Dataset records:
:::

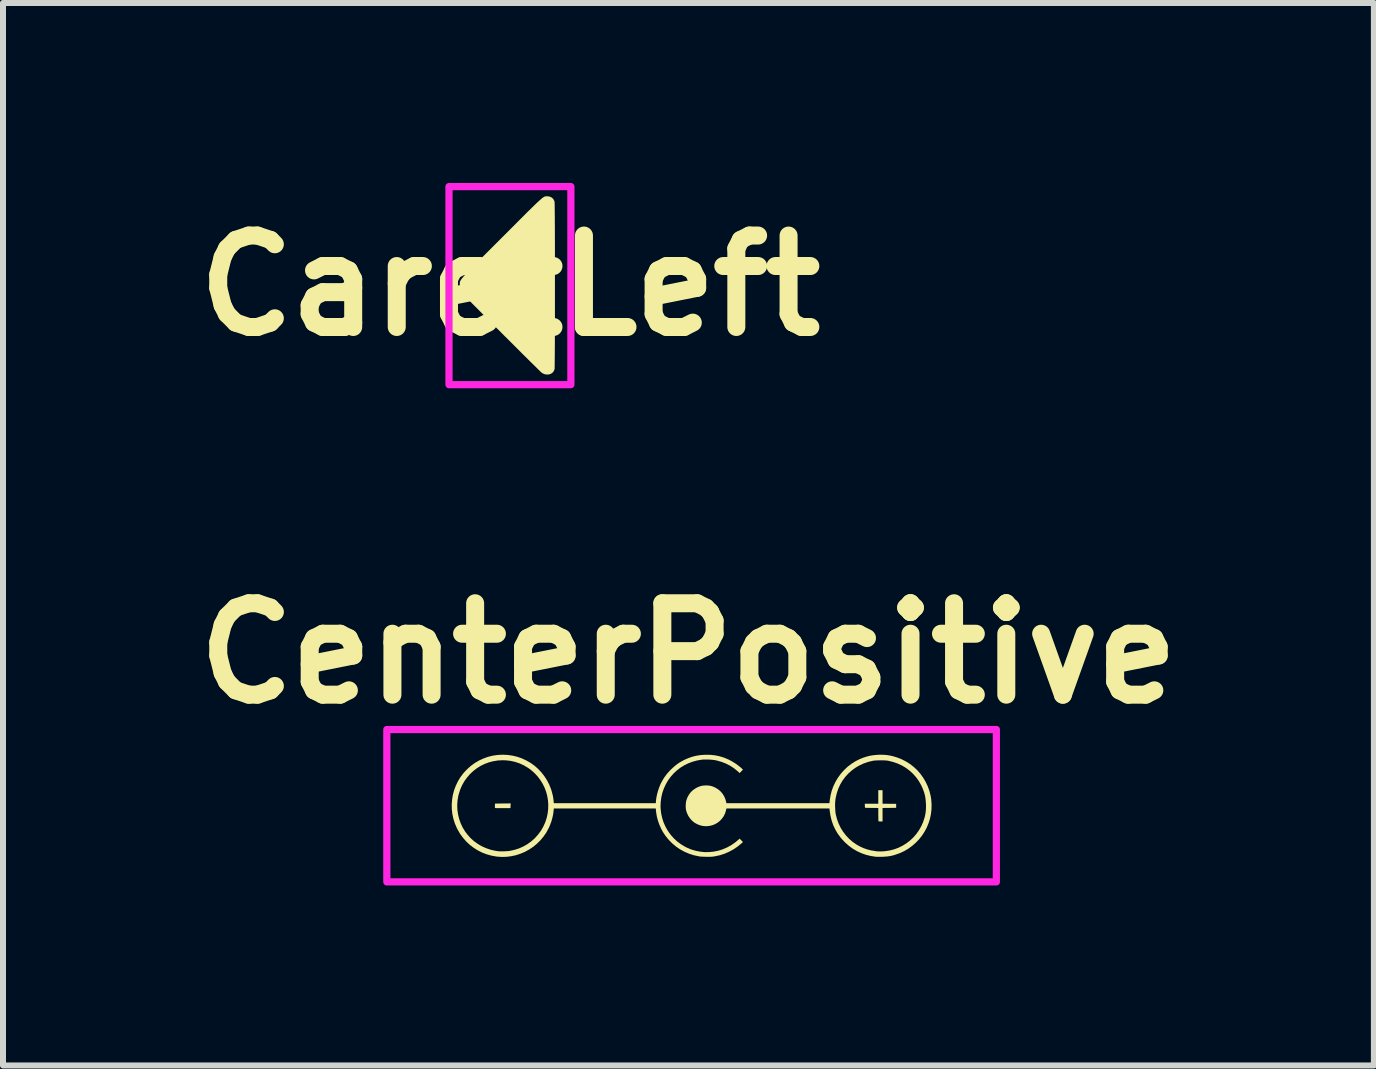
<source format=kicad_pcb>
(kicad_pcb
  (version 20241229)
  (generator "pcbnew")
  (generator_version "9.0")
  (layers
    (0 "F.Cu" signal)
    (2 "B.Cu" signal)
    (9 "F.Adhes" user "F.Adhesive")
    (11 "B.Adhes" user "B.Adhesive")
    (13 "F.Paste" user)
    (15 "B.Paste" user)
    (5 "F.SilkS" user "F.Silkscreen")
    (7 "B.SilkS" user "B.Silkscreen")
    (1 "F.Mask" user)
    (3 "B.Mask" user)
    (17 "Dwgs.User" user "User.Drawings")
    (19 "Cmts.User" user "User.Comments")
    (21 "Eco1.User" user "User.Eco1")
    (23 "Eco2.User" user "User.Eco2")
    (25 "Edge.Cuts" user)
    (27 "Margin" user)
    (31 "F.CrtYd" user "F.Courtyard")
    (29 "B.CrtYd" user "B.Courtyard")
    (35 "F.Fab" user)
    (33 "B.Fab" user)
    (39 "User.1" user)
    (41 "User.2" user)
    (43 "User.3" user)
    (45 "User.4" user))
  (footprint "CaretLeft"
    (layer "F.Cu")
    (at 5.45 1.711)
    (property "Reference" "CaretLeft" (at 0 0 0) (layer "F.SilkS") (effects (font (size 1.524 1.524) (thickness 0.3))))
    (attr board_only exclude_from_pos_files exclude_from_bom)
    (fp_poly (pts (xy 0.618 -1.489) (xy 0.623 -1.489) (xy 0.663 -1.484) (xy 0.695 -1.469) (xy 0.721 -1.446) (xy 0.739 -1.413) (xy 0.744 -1.398) (xy 0.744 -1.389) (xy 0.745 -1.37) (xy 0.746 -1.34) (xy 0.746 -1.3) (xy 0.747 -1.251) (xy 0.747 -1.193) (xy 0.748 -1.128) (xy 0.748 -1.055) (xy 0.749 -0.976) (xy 0.749 -0.89) (xy 0.749 -0.799) (xy 0.75 -0.704) (xy 0.75 -0.604) (xy 0.75 -0.501) (xy 0.75 -0.394) (xy 0.75 -0.286) (xy 0.75 -0.176) (xy 0.75 -0.065) (xy 0.75 0.047) (xy 0.75 0.158) (xy 0.75 0.268) (xy 0.75 0.377) (xy 0.75 0.483) (xy 0.75 0.587) (xy 0.75 0.687) (xy 0.749 0.783) (xy 0.749 0.875) (xy 0.749 0.961) (xy 0.748 1.041) (xy 0.748 1.114) (xy 0.747 1.181) (xy 0.747 1.239) (xy 0.746 1.289) (xy 0.746 1.33) (xy 0.745 1.361) (xy 0.745 1.382) (xy 0.744 1.392) (xy 0.744 1.392) (xy 0.729 1.428) (xy 0.706 1.455) (xy 0.676 1.473) (xy 0.641 1.482) (xy 0.627 1.482) (xy 0.604 1.481) (xy 0.582 1.477) (xy 0.574 1.475) (xy 0.554 1.466) (xy 0.534 1.455) (xy 0.533 1.455) (xy 0.526 1.449) (xy 0.512 1.436) (xy 0.491 1.415) (xy 0.462 1.387) (xy 0.428 1.353) (xy 0.387 1.313) (xy 0.34 1.267) (xy 0.289 1.216) (xy 0.233 1.161) (xy 0.173 1.101) (xy 0.109 1.037) (xy 0.042 0.97) (xy -0.028 0.9) (xy -0.101 0.828) (xy -0.147 0.781) (xy -0.236 0.693) (xy -0.316 0.612) (xy -0.389 0.539) (xy -0.455 0.473) (xy -0.514 0.413) (xy -0.567 0.36) (xy -0.614 0.313) (xy -0.655 0.271) (xy -0.69 0.234) (xy -0.721 0.202) (xy -0.747 0.174) (xy -0.769 0.15) (xy -0.787 0.129) (xy -0.802 0.111) (xy -0.813 0.095) (xy -0.822 0.082) (xy -0.828 0.07) (xy -0.832 0.06) (xy -0.835 0.05) (xy -0.836 0.041) (xy -0.836 0.032) (xy -0.836 0.022) (xy -0.835 0.012) (xy -0.835 0.000459) (xy -0.835 -0.003) (xy -0.835 -0.015) (xy -0.836 -0.025) (xy -0.836 -0.035) (xy -0.836 -0.044) (xy -0.835 -0.053) (xy -0.833 -0.063) (xy -0.829 -0.073) (xy -0.824 -0.084) (xy -0.816 -0.097) (xy -0.805 -0.112) (xy -0.792 -0.129) (xy -0.775 -0.149) (xy -0.754 -0.173) (xy -0.729 -0.199) (xy -0.7 -0.23) (xy -0.665 -0.266) (xy -0.626 -0.306) (xy -0.581 -0.352) (xy -0.53 -0.403) (xy -0.473 -0.461) (xy -0.409 -0.525) (xy -0.338 -0.596) (xy -0.26 -0.674) (xy -0.174 -0.76) (xy -0.144 -0.79) (xy -0.055 -0.879) (xy 0.026 -0.96) (xy 0.1 -1.034) (xy 0.166 -1.101) (xy 0.226 -1.16) (xy 0.279 -1.214) (xy 0.327 -1.261) (xy 0.369 -1.302) (xy 0.406 -1.338) (xy 0.439 -1.37) (xy 0.467 -1.396) (xy 0.491 -1.418) (xy 0.512 -1.437) (xy 0.53 -1.452) (xy 0.545 -1.464) (xy 0.558 -1.473) (xy 0.569 -1.479) (xy 0.578 -1.484) (xy 0.587 -1.487) (xy 0.595 -1.488) (xy 0.602 -1.489) (xy 0.61 -1.489)) (stroke (width 0) (type solid)) (fill yes) (layer "F.SilkS"))
    (fp_rect (start -1.016 -1.651) (end 1.016 1.651) (stroke (width 0.12) (type default)) (fill no) (layer "F.CrtYd")))
  (footprint "CenterPositive"
    (layer "F.Cu")
    (at 8.478 10.38)
    (property "Reference" "CenterPositive" (at -0.052 -2.54 0) (layer "F.SilkS") (effects (font (size 1.524 1.524) (thickness 0.3))))
    (attr board_only exclude_from_pos_files exclude_from_bom)
    (fp_poly (pts (xy -3.018 0.001) (xy -3.019 0.04) (xy -3.147 0.041) (xy -3.184 0.041) (xy -3.214 0.041) (xy -3.237 0.041) (xy -3.254 0.04) (xy -3.265 0.04) (xy -3.273 0.039) (xy -3.276 0.037) (xy -3.277 0.036) (xy -3.278 0.029) (xy -3.279 0.017) (xy -3.278 0.001) (xy -3.278 -0.002) (xy -3.277 -0.035) (xy -3.147 -0.037) (xy -3.016 -0.038)) (stroke (width 0) (type solid)) (fill yes) (layer "F.SilkS"))
    (fp_poly (pts (xy 3.183 -0.033) (xy 3.297 -0.032) (xy 3.41 -0.031) (xy 3.41 0.035) (xy 3.297 0.037) (xy 3.183 0.038) (xy 3.183 0.263) (xy 3.151 0.263) (xy 3.135 0.262) (xy 3.123 0.261) (xy 3.116 0.26) (xy 3.115 0.26) (xy 3.115 0.255) (xy 3.114 0.243) (xy 3.113 0.225) (xy 3.113 0.202) (xy 3.113 0.175) (xy 3.112 0.147) (xy 3.112 0.038) (xy 3.001 0.037) (xy 2.89 0.035) (xy 2.888 0.001) (xy 2.887 -0.033) (xy 3.112 -0.033) (xy 3.112 -0.258) (xy 3.183 -0.258)) (stroke (width 0) (type solid)) (fill yes) (layer "F.SilkS"))
    (fp_poly (pts (xy 3.249 -0.845) (xy 3.308 -0.836) (xy 3.367 -0.822) (xy 3.419 -0.806) (xy 3.497 -0.776) (xy 3.57 -0.739) (xy 3.639 -0.696) (xy 3.703 -0.646) (xy 3.762 -0.591) (xy 3.815 -0.53) (xy 3.862 -0.464) (xy 3.903 -0.394) (xy 3.937 -0.321) (xy 3.965 -0.243) (xy 3.985 -0.163) (xy 3.994 -0.107) (xy 4 -0.024) (xy 3.999 0.057) (xy 3.99 0.137) (xy 3.974 0.215) (xy 3.95 0.291) (xy 3.92 0.364) (xy 3.883 0.433) (xy 3.84 0.499) (xy 3.791 0.561) (xy 3.736 0.618) (xy 3.676 0.67) (xy 3.612 0.717) (xy 3.542 0.758) (xy 3.468 0.792) (xy 3.39 0.819) (xy 3.36 0.828) (xy 3.317 0.838) (xy 3.273 0.845) (xy 3.226 0.849) (xy 3.174 0.852) (xy 3.171 0.852) (xy 3.145 0.852) (xy 3.121 0.852) (xy 3.1 0.852) (xy 3.085 0.852) (xy 3.077 0.852) (xy 2.991 0.839) (xy 2.908 0.819) (xy 2.829 0.791) (xy 2.754 0.756) (xy 2.683 0.714) (xy 2.616 0.664) (xy 2.552 0.607) (xy 2.548 0.602) (xy 2.49 0.539) (xy 2.44 0.472) (xy 2.397 0.401) (xy 2.362 0.327) (xy 2.335 0.249) (xy 2.315 0.167) (xy 2.303 0.093) (xy 2.298 0.046) (xy 0.581 0.046) (xy 0.573 0.078) (xy 0.558 0.128) (xy 0.535 0.175) (xy 0.506 0.216) (xy 0.472 0.253) (xy 0.432 0.284) (xy 0.388 0.309) (xy 0.341 0.327) (xy 0.291 0.338) (xy 0.242 0.342) (xy 0.188 0.338) (xy 0.138 0.326) (xy 0.091 0.307) (xy 0.047 0.282) (xy 0.008 0.25) (xy -0.026 0.212) (xy -0.055 0.169) (xy -0.078 0.12) (xy -0.09 0.083) (xy -0.095 0.058) (xy -0.098 0.028) (xy -0.098 0.013) (xy 2.392 0.013) (xy 2.394 0.057) (xy 2.397 0.098) (xy 2.401 0.134) (xy 2.404 0.148) (xy 2.424 0.225) (xy 2.451 0.298) (xy 2.485 0.369) (xy 2.526 0.435) (xy 2.573 0.496) (xy 2.627 0.553) (xy 2.686 0.604) (xy 2.75 0.648) (xy 2.756 0.652) (xy 2.812 0.683) (xy 2.869 0.708) (xy 2.928 0.729) (xy 2.991 0.745) (xy 3.06 0.756) (xy 3.085 0.76) (xy 3.104 0.761) (xy 3.128 0.762) (xy 3.156 0.762) (xy 3.184 0.761) (xy 3.211 0.759) (xy 3.226 0.758) (xy 3.303 0.746) (xy 3.378 0.727) (xy 3.45 0.7) (xy 3.518 0.666) (xy 3.582 0.626) (xy 3.642 0.58) (xy 3.697 0.528) (xy 3.747 0.47) (xy 3.791 0.408) (xy 3.829 0.341) (xy 3.86 0.27) (xy 3.884 0.196) (xy 3.886 0.189) (xy 3.897 0.139) (xy 3.904 0.089) (xy 3.907 0.038) (xy 3.907 -0.017) (xy 3.907 -0.021) (xy 3.902 -0.091) (xy 3.893 -0.157) (xy 3.877 -0.219) (xy 3.855 -0.28) (xy 3.829 -0.338) (xy 3.789 -0.408) (xy 3.744 -0.472) (xy 3.692 -0.531) (xy 3.635 -0.583) (xy 3.573 -0.63) (xy 3.506 -0.67) (xy 3.434 -0.703) (xy 3.358 -0.729) (xy 3.278 -0.749) (xy 3.267 -0.751) (xy 3.247 -0.753) (xy 3.22 -0.755) (xy 3.189 -0.756) (xy 3.156 -0.756) (xy 3.121 -0.756) (xy 3.089 -0.755) (xy 3.059 -0.753) (xy 3.034 -0.751) (xy 3.023 -0.749) (xy 2.943 -0.73) (xy 2.868 -0.704) (xy 2.797 -0.671) (xy 2.73 -0.632) (xy 2.669 -0.587) (xy 2.612 -0.536) (xy 2.561 -0.48) (xy 2.516 -0.419) (xy 2.477 -0.353) (xy 2.445 -0.283) (xy 2.42 -0.208) (xy 2.402 -0.131) (xy 2.398 -0.104) (xy 2.394 -0.07) (xy 2.392 -0.03) (xy 2.392 0.013) (xy -0.098 0.013) (xy -0.098 -0.005) (xy -0.096 -0.038) (xy -0.092 -0.067) (xy -0.089 -0.084) (xy -0.07 -0.137) (xy -0.045 -0.183) (xy -0.014 -0.225) (xy 0.023 -0.26) (xy 0.067 -0.29) (xy 0.101 -0.308) (xy 0.138 -0.323) (xy 0.176 -0.333) (xy 0.216 -0.337) (xy 0.244 -0.338) (xy 0.286 -0.336) (xy 0.325 -0.329) (xy 0.364 -0.316) (xy 0.394 -0.302) (xy 0.438 -0.276) (xy 0.478 -0.243) (xy 0.512 -0.205) (xy 0.54 -0.162) (xy 0.561 -0.115) (xy 0.572 -0.078) (xy 0.581 -0.042) (xy 2.298 -0.042) (xy 2.303 -0.091) (xy 2.316 -0.172) (xy 2.336 -0.25) (xy 2.364 -0.326) (xy 2.399 -0.399) (xy 2.44 -0.468) (xy 2.488 -0.533) (xy 2.541 -0.593) (xy 2.6 -0.649) (xy 2.664 -0.698) (xy 2.732 -0.741) (xy 2.805 -0.778) (xy 2.858 -0.799) (xy 2.913 -0.817) (xy 2.966 -0.831) (xy 3.018 -0.84) (xy 3.073 -0.846) (xy 3.121 -0.849) (xy 3.187 -0.849)) (stroke (width 0) (type solid)) (fill yes) (layer "F.SilkS"))
    (fp_poly (pts (xy -3.064 -0.846) (xy -2.983 -0.834) (xy -2.904 -0.815) (xy -2.827 -0.788) (xy -2.755 -0.754) (xy -2.685 -0.714) (xy -2.62 -0.668) (xy -2.56 -0.615) (xy -2.505 -0.557) (xy -2.455 -0.493) (xy -2.411 -0.425) (xy -2.373 -0.352) (xy -2.342 -0.274) (xy -2.339 -0.265) (xy -2.326 -0.219) (xy -2.314 -0.172) (xy -2.306 -0.127) (xy -2.302 -0.096) (xy -2.3 -0.079) (xy -2.299 -0.064) (xy -2.298 -0.055) (xy -2.295 -0.042) (xy -0.597 -0.042) (xy -0.594 -0.078) (xy -0.588 -0.129) (xy -0.577 -0.184) (xy -0.562 -0.24) (xy -0.544 -0.295) (xy -0.524 -0.346) (xy -0.517 -0.362) (xy -0.484 -0.424) (xy -0.449 -0.48) (xy -0.409 -0.533) (xy -0.362 -0.585) (xy -0.357 -0.591) (xy -0.306 -0.639) (xy -0.256 -0.681) (xy -0.204 -0.718) (xy -0.147 -0.75) (xy -0.119 -0.765) (xy -0.052 -0.794) (xy 0.014 -0.817) (xy 0.08 -0.833) (xy 0.15 -0.844) (xy 0.224 -0.849) (xy 0.227 -0.849) (xy 0.31 -0.848) (xy 0.389 -0.84) (xy 0.466 -0.824) (xy 0.541 -0.801) (xy 0.615 -0.77) (xy 0.631 -0.762) (xy 0.672 -0.74) (xy 0.713 -0.715) (xy 0.752 -0.689) (xy 0.789 -0.661) (xy 0.821 -0.635) (xy 0.842 -0.615) (xy 0.856 -0.6) (xy 0.828 -0.572) (xy 0.801 -0.544) (xy 0.772 -0.571) (xy 0.711 -0.621) (xy 0.645 -0.665) (xy 0.575 -0.701) (xy 0.501 -0.73) (xy 0.423 -0.752) (xy 0.403 -0.757) (xy 0.365 -0.763) (xy 0.322 -0.767) (xy 0.276 -0.77) (xy 0.232 -0.77) (xy 0.19 -0.769) (xy 0.171 -0.767) (xy 0.092 -0.754) (xy 0.016 -0.733) (xy -0.056 -0.706) (xy -0.125 -0.672) (xy -0.189 -0.632) (xy -0.248 -0.586) (xy -0.302 -0.535) (xy -0.351 -0.479) (xy -0.395 -0.418) (xy -0.432 -0.353) (xy -0.463 -0.285) (xy -0.488 -0.213) (xy -0.505 -0.138) (xy -0.515 -0.061) (xy -0.518 0.018) (xy -0.516 0.052) (xy -0.507 0.131) (xy -0.49 0.207) (xy -0.466 0.281) (xy -0.434 0.352) (xy -0.396 0.419) (xy -0.351 0.482) (xy -0.3 0.54) (xy -0.244 0.593) (xy -0.181 0.64) (xy -0.114 0.681) (xy -0.081 0.698) (xy -0.008 0.729) (xy 0.066 0.751) (xy 0.142 0.766) (xy 0.218 0.774) (xy 0.295 0.773) (xy 0.371 0.765) (xy 0.446 0.75) (xy 0.519 0.727) (xy 0.591 0.696) (xy 0.659 0.659) (xy 0.724 0.614) (xy 0.77 0.576) (xy 0.801 0.549) (xy 0.828 0.577) (xy 0.856 0.605) (xy 0.834 0.626) (xy 0.77 0.679) (xy 0.701 0.726) (xy 0.628 0.766) (xy 0.551 0.8) (xy 0.47 0.826) (xy 0.385 0.844) (xy 0.373 0.846) (xy 0.351 0.849) (xy 0.323 0.851) (xy 0.291 0.852) (xy 0.256 0.852) (xy 0.221 0.851) (xy 0.187 0.85) (xy 0.156 0.848) (xy 0.131 0.846) (xy 0.123 0.844) (xy 0.038 0.826) (xy -0.043 0.8) (xy -0.12 0.767) (xy -0.193 0.727) (xy -0.261 0.68) (xy -0.324 0.627) (xy -0.382 0.568) (xy -0.435 0.503) (xy -0.479 0.437) (xy -0.51 0.378) (xy -0.538 0.315) (xy -0.561 0.249) (xy -0.579 0.182) (xy -0.59 0.117) (xy -0.594 0.082) (xy -0.597 0.046) (xy -2.295 0.046) (xy -2.298 0.059) (xy -2.299 0.071) (xy -2.301 0.087) (xy -2.302 0.102) (xy -2.309 0.151) (xy -2.321 0.204) (xy -2.336 0.258) (xy -2.356 0.313) (xy -2.377 0.364) (xy -2.384 0.377) (xy -2.423 0.449) (xy -2.47 0.517) (xy -2.522 0.579) (xy -2.579 0.635) (xy -2.641 0.686) (xy -2.707 0.73) (xy -2.778 0.769) (xy -2.851 0.8) (xy -2.927 0.825) (xy -3.006 0.842) (xy -3.086 0.852) (xy -3.167 0.854) (xy -3.249 0.848) (xy -3.25 0.848) (xy -3.333 0.833) (xy -3.413 0.811) (xy -3.49 0.782) (xy -3.563 0.745) (xy -3.632 0.702) (xy -3.697 0.652) (xy -3.757 0.596) (xy -3.811 0.534) (xy -3.86 0.467) (xy -3.902 0.394) (xy -3.914 0.37) (xy -3.947 0.294) (xy -3.971 0.216) (xy -3.988 0.137) (xy -3.997 0.057) (xy -3.998 -0.008) (xy -3.907 -0.008) (xy -3.904 0.069) (xy -3.893 0.145) (xy -3.875 0.22) (xy -3.849 0.293) (xy -3.816 0.363) (xy -3.776 0.429) (xy -3.74 0.477) (xy -3.688 0.536) (xy -3.63 0.589) (xy -3.567 0.635) (xy -3.499 0.675) (xy -3.428 0.707) (xy -3.353 0.733) (xy -3.275 0.751) (xy -3.229 0.758) (xy -3.207 0.76) (xy -3.18 0.761) (xy -3.148 0.761) (xy -3.115 0.76) (xy -3.082 0.758) (xy -3.052 0.756) (xy -3.028 0.753) (xy -3.025 0.752) (xy -2.948 0.735) (xy -2.874 0.711) (xy -2.803 0.679) (xy -2.735 0.64) (xy -2.672 0.594) (xy -2.614 0.543) (xy -2.562 0.485) (xy -2.515 0.423) (xy -2.511 0.417) (xy -2.472 0.349) (xy -2.44 0.278) (xy -2.416 0.206) (xy -2.4 0.133) (xy -2.391 0.059) (xy -2.389 -0.015) (xy -2.394 -0.089) (xy -2.406 -0.162) (xy -2.425 -0.233) (xy -2.451 -0.302) (xy -2.484 -0.368) (xy -2.524 -0.432) (xy -2.57 -0.492) (xy -2.622 -0.547) (xy -2.68 -0.598) (xy -2.725 -0.63) (xy -2.793 -0.671) (xy -2.864 -0.704) (xy -2.938 -0.729) (xy -3.015 -0.747) (xy -3.093 -0.756) (xy -3.148 -0.758) (xy -3.227 -0.754) (xy -3.303 -0.742) (xy -3.377 -0.723) (xy -3.448 -0.697) (xy -3.516 -0.664) (xy -3.58 -0.624) (xy -3.639 -0.578) (xy -3.694 -0.527) (xy -3.743 -0.47) (xy -3.787 -0.409) (xy -3.825 -0.342) (xy -3.856 -0.272) (xy -3.88 -0.197) (xy -3.889 -0.162) (xy -3.902 -0.085) (xy -3.907 -0.008) (xy -3.998 -0.008) (xy -3.998 -0.023) (xy -3.992 -0.103) (xy -3.979 -0.182) (xy -3.958 -0.259) (xy -3.93 -0.334) (xy -3.895 -0.407) (xy -3.853 -0.476) (xy -3.804 -0.541) (xy -3.748 -0.602) (xy -3.685 -0.659) (xy -3.618 -0.709) (xy -3.547 -0.751) (xy -3.472 -0.786) (xy -3.395 -0.814) (xy -3.314 -0.834) (xy -3.232 -0.846) (xy -3.148 -0.85)) (stroke (width 0) (type solid)) (fill yes) (layer "F.SilkS"))
    (fp_rect (start -5.08 -1.27) (end 5.08 1.27) (stroke (width 0.12) (type default)) (fill no) (layer "F.CrtYd")))
  (gr_rect
    (start -3 -3)
    (end 19.851 14.71)
    (stroke (width 0.1) (type default))
    (fill no)
    (layer "Edge.Cuts")))
</source>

:::

Activity: Each line from the first line of the data above through the one containing "(at 5.45 1.711)" must be set down exactly; the pictures must not be.

Result:
<source format=kicad_pcb>
(kicad_pcb
  (version 20241229)
  (generator "pcbnew")
  (generator_version "9.0")
  (layers
    (0 "F.Cu" signal)
    (2 "B.Cu" signal)
    (9 "F.Adhes" user "F.Adhesive")
    (11 "B.Adhes" user "B.Adhesive")
    (13 "F.Paste" user)
    (15 "B.Paste" user)
    (5 "F.SilkS" user "F.Silkscreen")
    (7 "B.SilkS" user "B.Silkscreen")
    (1 "F.Mask" user)
    (3 "B.Mask" user)
    (17 "Dwgs.User" user "User.Drawings")
    (19 "Cmts.User" user "User.Comments")
    (21 "Eco1.User" user "User.Eco1")
    (23 "Eco2.User" user "User.Eco2")
    (25 "Edge.Cuts" user)
    (27 "Margin" user)
    (31 "F.CrtYd" user "F.Courtyard")
    (29 "B.CrtYd" user "B.Courtyard")
    (35 "F.Fab" user)
    (33 "B.Fab" user)
    (39 "User.1" user)
    (41 "User.2" user)
    (43 "User.3" user)
    (45 "User.4" user))
  (footprint "CaretLeft"
    (layer "F.Cu")
    (at 5.45 1.711)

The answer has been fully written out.